→ **WORK REQUEST**: Scan the material below for the word "Assurance", then copy every line in which it appears.

────────────────

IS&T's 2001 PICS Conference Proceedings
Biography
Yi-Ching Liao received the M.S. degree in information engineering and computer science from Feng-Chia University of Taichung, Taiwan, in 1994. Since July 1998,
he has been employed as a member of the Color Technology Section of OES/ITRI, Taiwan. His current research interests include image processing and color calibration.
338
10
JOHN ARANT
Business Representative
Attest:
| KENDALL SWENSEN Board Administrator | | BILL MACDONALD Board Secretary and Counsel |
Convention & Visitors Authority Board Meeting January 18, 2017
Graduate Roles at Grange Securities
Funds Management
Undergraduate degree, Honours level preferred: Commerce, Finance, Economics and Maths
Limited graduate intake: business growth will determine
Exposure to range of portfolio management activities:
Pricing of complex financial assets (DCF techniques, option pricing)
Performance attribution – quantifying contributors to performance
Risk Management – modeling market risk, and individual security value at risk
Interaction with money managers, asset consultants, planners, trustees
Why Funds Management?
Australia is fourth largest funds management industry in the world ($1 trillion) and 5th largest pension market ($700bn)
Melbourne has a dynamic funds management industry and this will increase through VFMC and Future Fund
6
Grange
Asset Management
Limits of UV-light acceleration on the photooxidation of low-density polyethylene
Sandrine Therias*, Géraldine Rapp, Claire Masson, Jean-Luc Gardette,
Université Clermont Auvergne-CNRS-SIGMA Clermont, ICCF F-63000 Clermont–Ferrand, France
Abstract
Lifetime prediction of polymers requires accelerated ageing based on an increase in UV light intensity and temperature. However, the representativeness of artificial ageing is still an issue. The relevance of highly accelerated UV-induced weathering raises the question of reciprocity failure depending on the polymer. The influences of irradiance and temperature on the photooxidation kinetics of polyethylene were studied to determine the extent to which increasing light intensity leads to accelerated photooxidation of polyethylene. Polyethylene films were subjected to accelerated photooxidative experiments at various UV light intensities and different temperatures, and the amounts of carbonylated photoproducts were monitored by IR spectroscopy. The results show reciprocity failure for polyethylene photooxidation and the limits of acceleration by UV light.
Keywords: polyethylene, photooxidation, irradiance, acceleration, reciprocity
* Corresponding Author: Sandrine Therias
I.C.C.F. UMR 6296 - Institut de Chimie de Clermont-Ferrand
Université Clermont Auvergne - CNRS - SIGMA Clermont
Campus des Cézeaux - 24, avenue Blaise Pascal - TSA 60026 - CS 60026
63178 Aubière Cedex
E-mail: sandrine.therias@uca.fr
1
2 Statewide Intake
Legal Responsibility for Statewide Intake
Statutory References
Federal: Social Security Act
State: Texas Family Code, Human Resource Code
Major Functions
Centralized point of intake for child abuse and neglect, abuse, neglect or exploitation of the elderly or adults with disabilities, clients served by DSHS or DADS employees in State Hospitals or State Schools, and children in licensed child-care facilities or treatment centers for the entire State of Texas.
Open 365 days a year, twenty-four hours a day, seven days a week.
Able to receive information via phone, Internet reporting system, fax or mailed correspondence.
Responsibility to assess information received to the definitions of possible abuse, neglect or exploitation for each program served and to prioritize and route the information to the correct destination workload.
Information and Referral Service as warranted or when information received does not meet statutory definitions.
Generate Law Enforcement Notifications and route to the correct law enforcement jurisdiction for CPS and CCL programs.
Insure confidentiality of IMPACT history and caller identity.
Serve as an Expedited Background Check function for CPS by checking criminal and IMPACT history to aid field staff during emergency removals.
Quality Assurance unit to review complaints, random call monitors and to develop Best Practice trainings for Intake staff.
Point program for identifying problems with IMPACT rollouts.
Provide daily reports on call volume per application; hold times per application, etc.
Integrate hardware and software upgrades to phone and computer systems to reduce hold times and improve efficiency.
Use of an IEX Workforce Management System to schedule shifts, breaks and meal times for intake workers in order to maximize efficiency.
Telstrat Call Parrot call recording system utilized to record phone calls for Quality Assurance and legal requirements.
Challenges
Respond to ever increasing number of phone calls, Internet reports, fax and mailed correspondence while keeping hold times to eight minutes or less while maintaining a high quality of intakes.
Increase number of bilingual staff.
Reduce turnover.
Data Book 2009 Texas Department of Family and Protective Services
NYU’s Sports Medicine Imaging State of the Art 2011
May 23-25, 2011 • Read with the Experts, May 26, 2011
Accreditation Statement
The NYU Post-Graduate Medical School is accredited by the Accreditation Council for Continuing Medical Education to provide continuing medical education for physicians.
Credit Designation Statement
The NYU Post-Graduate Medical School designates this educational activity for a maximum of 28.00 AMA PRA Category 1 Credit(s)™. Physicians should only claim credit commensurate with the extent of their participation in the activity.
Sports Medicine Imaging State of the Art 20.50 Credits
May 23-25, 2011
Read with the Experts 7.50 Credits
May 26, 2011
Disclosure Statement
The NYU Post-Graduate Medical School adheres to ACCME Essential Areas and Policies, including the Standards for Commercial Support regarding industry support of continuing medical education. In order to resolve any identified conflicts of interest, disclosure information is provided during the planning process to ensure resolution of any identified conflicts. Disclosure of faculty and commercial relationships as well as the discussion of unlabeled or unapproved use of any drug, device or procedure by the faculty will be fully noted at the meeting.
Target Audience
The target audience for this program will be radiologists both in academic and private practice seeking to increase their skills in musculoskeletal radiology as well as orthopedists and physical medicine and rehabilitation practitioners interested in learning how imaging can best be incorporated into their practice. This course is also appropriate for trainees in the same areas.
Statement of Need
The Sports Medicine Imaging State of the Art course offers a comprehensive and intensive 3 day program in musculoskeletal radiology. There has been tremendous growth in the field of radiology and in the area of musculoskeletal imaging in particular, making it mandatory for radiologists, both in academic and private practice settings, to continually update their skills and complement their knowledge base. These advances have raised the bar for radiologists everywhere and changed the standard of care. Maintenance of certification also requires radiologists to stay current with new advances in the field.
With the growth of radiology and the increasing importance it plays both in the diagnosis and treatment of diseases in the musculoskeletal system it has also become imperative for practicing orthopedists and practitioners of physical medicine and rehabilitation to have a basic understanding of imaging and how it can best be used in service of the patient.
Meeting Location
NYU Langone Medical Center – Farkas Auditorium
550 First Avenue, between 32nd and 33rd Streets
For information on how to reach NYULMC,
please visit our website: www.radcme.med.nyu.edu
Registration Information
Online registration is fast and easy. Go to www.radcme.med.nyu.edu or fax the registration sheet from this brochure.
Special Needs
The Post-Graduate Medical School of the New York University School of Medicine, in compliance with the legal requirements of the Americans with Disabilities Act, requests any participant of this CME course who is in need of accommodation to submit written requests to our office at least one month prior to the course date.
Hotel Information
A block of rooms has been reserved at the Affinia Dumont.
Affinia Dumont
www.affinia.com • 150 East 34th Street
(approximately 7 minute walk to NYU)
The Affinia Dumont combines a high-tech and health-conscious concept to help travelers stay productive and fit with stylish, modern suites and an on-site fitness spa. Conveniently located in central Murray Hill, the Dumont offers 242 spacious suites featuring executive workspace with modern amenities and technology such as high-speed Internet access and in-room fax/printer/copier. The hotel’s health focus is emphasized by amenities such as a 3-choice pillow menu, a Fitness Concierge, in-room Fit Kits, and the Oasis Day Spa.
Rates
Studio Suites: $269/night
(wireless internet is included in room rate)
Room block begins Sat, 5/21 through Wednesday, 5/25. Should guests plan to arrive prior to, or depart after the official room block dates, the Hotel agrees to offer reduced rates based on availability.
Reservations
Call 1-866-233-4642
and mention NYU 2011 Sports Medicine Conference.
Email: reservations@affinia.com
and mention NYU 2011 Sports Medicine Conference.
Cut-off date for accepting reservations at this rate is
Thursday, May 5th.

────────────────

→ **EXERCISE SOLUTION**:
Quality Assurance unit to review complaints, random call monitors and to develop Best Practice trainings for Intake staff.
Telstrat Call Parrot call recording system utilized to record phone calls for Quality Assurance and legal requirements.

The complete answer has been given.